__ЦЕЛЬ 1__
Извлеките из записей все строки, где встречается слово «major». Регистр букв учитывается.

▬▬▬▬▬▬▬▬▬▬

Поскольку в основе каждой вербальной картины мира лежат первичные эмпирические понятия, нам кажется, что именно в этой области и следует искать первопричины и основные проявления того, что называют национально-культурным или национально обусловленным своеобразием языков. Влияние этнической культуры, даже при самом широком понимании этого слова, является здесь, безусловно, вторичным. И в плане теоретического осмысления данное влияние не представляет собой особой сложности, оно как бы лежит на поверхности всех существующих этнических речетипов и многократно описывалось многими авторами. Масса работ посвящена функциональной специфике национально обусловленных культурных концептов, безэквивалентных слов, разного рода этнографизмов, ложных друзей переводчика и т. п. Повторять и так хорошо известные сведения обо всем этом, думается, нет особой необходимости.
То, что одни и те же словесно выражаемые понятия в различных вербальных картинах мира могут сочетаться с совершенно разными сопутствующими смыслами, а слова, выражающие эти понятия, могут иметь совершенно разную внутреннюю форму, тоже достаточно хорошо известно и не нуждается в особых комментариях. Гораздо важнее поразмыслить о том, почему у разных народов понятийное содержание имеющихся у них вербальных картин мира может существенно различаться даже на уровне самых простых по своей семантике слов, отражающих те или иные фрагменты эмпирической картины мира, не говоря уже о семантическом наполнении различных грамматических категорий и синтаксических структур.

▬▬▬▬▬▬▬▬▬▬

__ЦЕЛЬ 2__
Продолжите приведенный выше отрывок о вербальных картинах мира с того места, на котором он заканчивается.

__ВЫДЕРЖКИ ИЗ ЗАПИСЕЙ__
▬▬▬▬▬▬▬▬▬▬

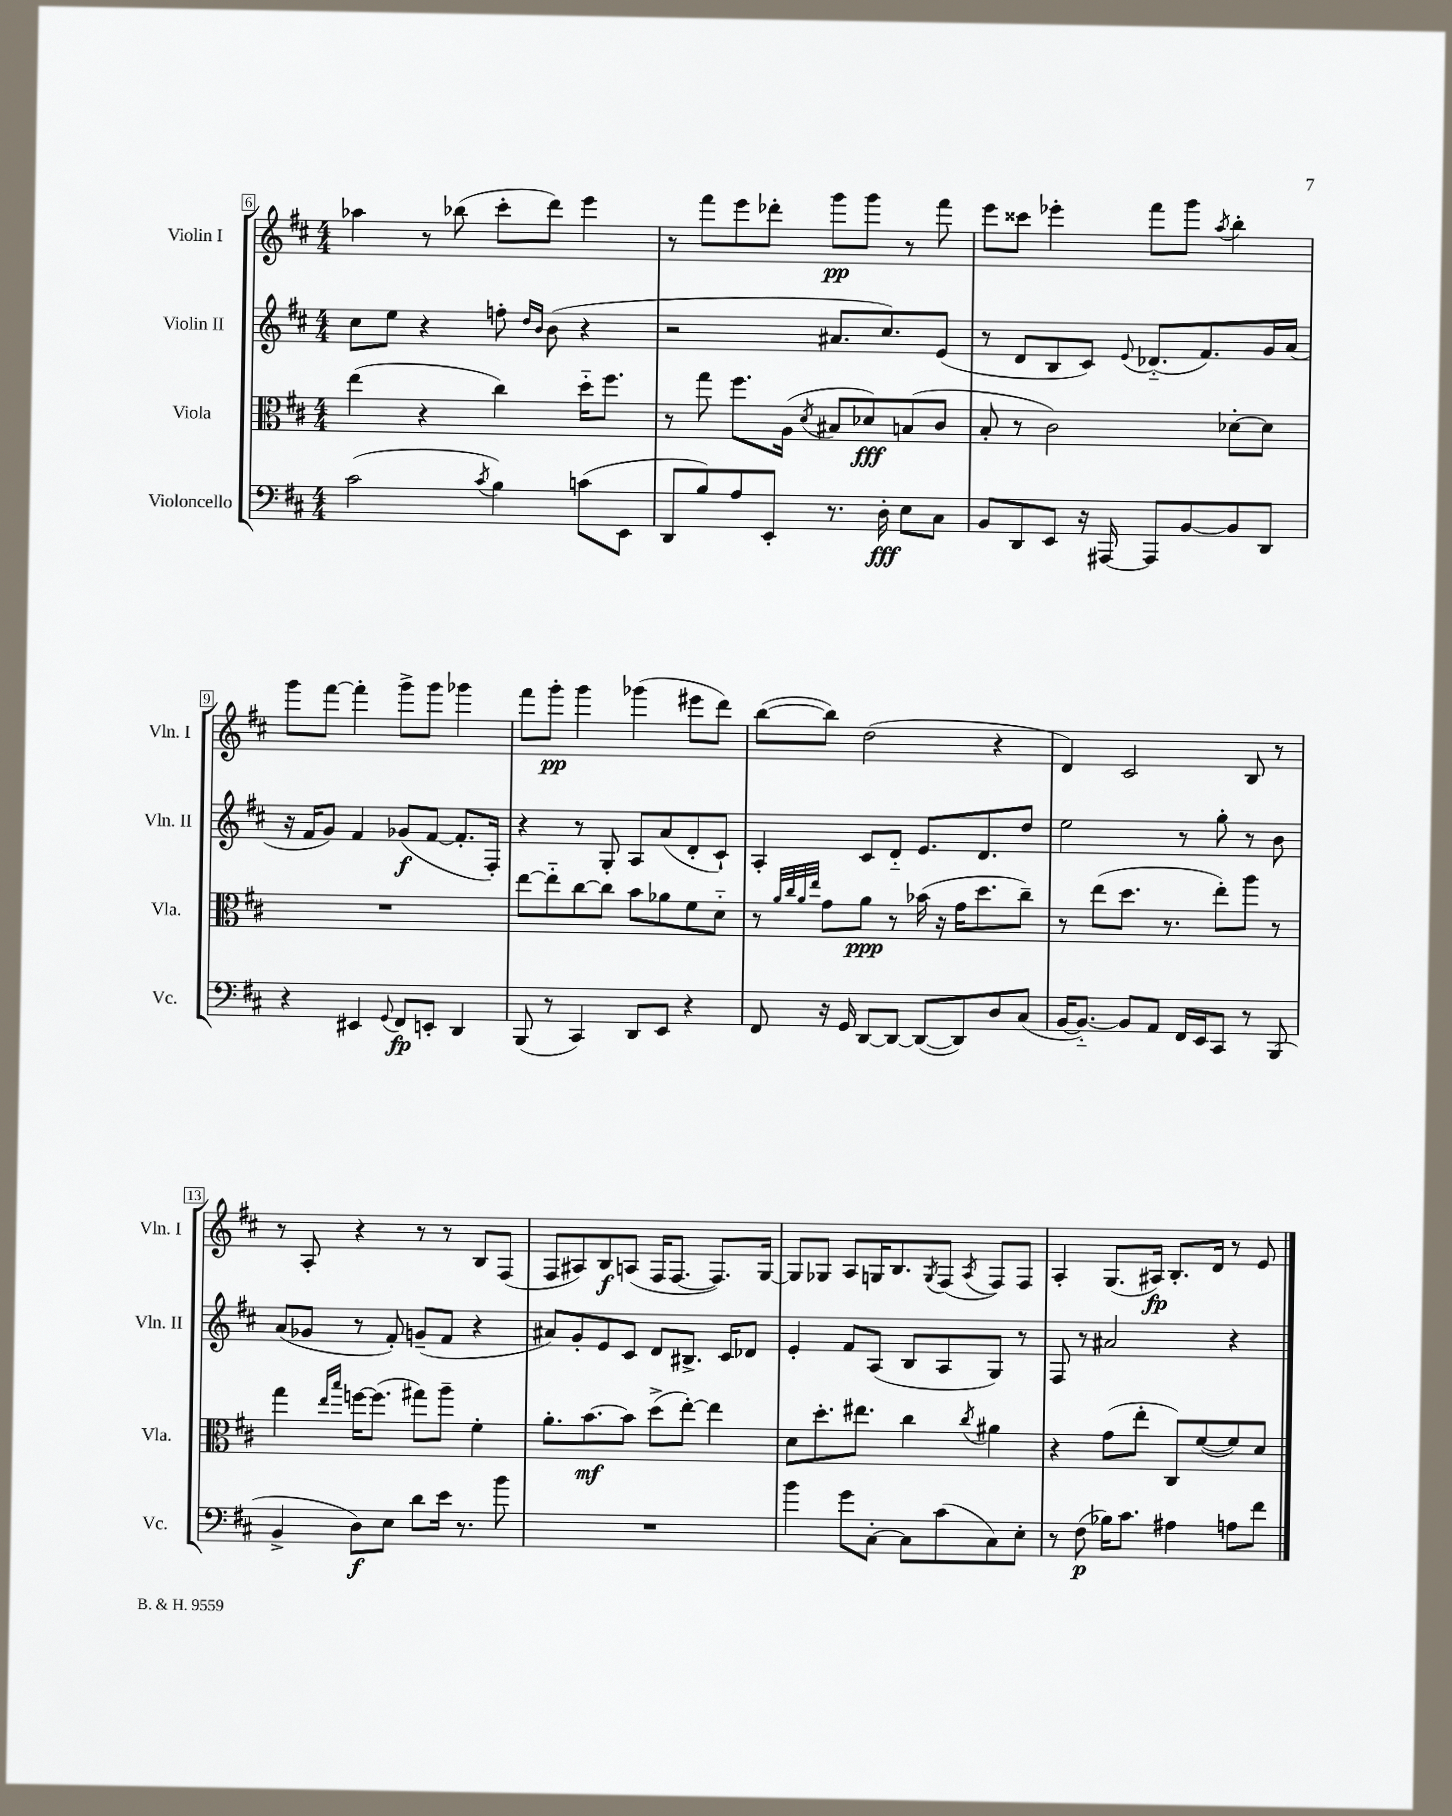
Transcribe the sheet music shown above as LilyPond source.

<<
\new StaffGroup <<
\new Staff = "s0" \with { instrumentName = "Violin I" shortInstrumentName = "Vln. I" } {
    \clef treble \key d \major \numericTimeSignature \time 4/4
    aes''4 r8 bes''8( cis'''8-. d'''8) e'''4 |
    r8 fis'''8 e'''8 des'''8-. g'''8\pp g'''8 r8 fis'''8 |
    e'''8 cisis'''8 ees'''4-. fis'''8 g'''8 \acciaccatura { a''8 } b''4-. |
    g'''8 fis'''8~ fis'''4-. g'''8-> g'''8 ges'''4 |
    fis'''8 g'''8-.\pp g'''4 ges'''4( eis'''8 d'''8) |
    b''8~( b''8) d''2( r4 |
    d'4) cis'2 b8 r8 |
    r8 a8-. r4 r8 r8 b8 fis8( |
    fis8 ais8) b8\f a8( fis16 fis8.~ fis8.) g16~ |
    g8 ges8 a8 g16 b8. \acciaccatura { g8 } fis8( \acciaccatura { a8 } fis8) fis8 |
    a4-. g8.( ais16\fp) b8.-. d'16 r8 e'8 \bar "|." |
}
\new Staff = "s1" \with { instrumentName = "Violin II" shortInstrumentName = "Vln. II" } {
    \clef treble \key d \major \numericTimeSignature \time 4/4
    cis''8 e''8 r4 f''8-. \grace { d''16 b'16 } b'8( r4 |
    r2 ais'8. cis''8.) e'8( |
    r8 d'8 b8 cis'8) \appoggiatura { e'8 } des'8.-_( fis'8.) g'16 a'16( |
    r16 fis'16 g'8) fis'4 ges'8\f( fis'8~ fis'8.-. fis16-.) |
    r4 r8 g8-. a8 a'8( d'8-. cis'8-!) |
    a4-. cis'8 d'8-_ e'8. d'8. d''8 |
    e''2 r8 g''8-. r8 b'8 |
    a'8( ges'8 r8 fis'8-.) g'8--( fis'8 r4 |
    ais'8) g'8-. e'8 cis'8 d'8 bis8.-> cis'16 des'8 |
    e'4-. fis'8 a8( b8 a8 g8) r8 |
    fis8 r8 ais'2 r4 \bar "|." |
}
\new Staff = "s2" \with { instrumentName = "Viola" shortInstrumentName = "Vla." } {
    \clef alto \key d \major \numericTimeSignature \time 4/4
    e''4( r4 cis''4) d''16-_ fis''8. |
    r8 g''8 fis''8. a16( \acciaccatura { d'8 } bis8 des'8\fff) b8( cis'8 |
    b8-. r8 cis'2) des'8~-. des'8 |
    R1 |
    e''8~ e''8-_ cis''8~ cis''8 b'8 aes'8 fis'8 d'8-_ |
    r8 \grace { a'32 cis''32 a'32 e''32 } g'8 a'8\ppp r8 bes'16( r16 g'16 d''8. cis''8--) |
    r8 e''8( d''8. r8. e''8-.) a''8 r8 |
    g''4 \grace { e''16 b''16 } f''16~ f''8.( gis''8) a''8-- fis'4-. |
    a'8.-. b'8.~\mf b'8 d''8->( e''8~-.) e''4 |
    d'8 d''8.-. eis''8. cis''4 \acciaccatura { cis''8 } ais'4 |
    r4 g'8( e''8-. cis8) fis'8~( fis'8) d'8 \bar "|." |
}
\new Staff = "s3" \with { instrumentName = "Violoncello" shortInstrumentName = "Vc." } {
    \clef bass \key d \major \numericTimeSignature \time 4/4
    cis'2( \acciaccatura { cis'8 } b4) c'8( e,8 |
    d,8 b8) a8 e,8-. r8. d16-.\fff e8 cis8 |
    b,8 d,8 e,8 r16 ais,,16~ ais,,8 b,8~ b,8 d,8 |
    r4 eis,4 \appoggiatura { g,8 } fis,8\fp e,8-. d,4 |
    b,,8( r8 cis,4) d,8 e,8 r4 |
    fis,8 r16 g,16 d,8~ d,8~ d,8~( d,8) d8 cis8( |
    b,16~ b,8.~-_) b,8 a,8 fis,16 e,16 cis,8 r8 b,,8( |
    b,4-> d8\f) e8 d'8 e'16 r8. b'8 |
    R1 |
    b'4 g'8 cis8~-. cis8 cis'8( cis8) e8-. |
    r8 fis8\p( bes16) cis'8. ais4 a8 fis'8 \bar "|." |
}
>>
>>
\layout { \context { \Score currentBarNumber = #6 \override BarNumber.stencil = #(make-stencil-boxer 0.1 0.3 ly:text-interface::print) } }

▬▬▬▬▬▬▬▬▬▬

__ОТВЕТ 1__
    \clef treble \key d \major \numericTimeSignature \time 4/4
    \clef treble \key d \major \numericTimeSignature \time 4/4
    \clef alto \key d \major \numericTimeSignature \time 4/4
    \clef bass \key d \major \numericTimeSignature \time 4/4

__ОТВЕТ 2__
Как заметил в свое время И.А. Бодуэн де Куртене, «язык является одним из великих резонаторов, частью усиливающих, частью же сдавливающих основные тоны души человеческой» [Бодуэн де Куртене 1963, с. 79]. Причем это «усиление» и «сдавливание» распространяется на все без исключения проявления человеческой психики. Что же касается психических образований гностического характера, то в семантике естественных языков, по утверждению Бодуэна, находят место представления, репрезентирующие «только незначительную частичку наличных особенностей и различий физического и общественного мира». Причем «в одном языке отражаются одни группы внеязыковых представлений, в другом – другие. То, что некогда обозначалось, лишается со временем своих языковых экспонентов; с другой стороны, особенности и различия, ранее вовсе не принимаемые в соображение, в более поздние эпохи развития того же языкового материала могут получить вполне определенные экспоненты. … Известные эпохи жизни языка благоприятствуют обнаружению одних сторон человеческой психики в её отношении к внешнему миру, другие – обнаружению других сторон; но в каждый момент жизни каждого языка дремлют в зачаточном виде такие различения, для которых недостает еще особых экспонентов» [Бодуэн де Куртене 1963, с. 83, 84].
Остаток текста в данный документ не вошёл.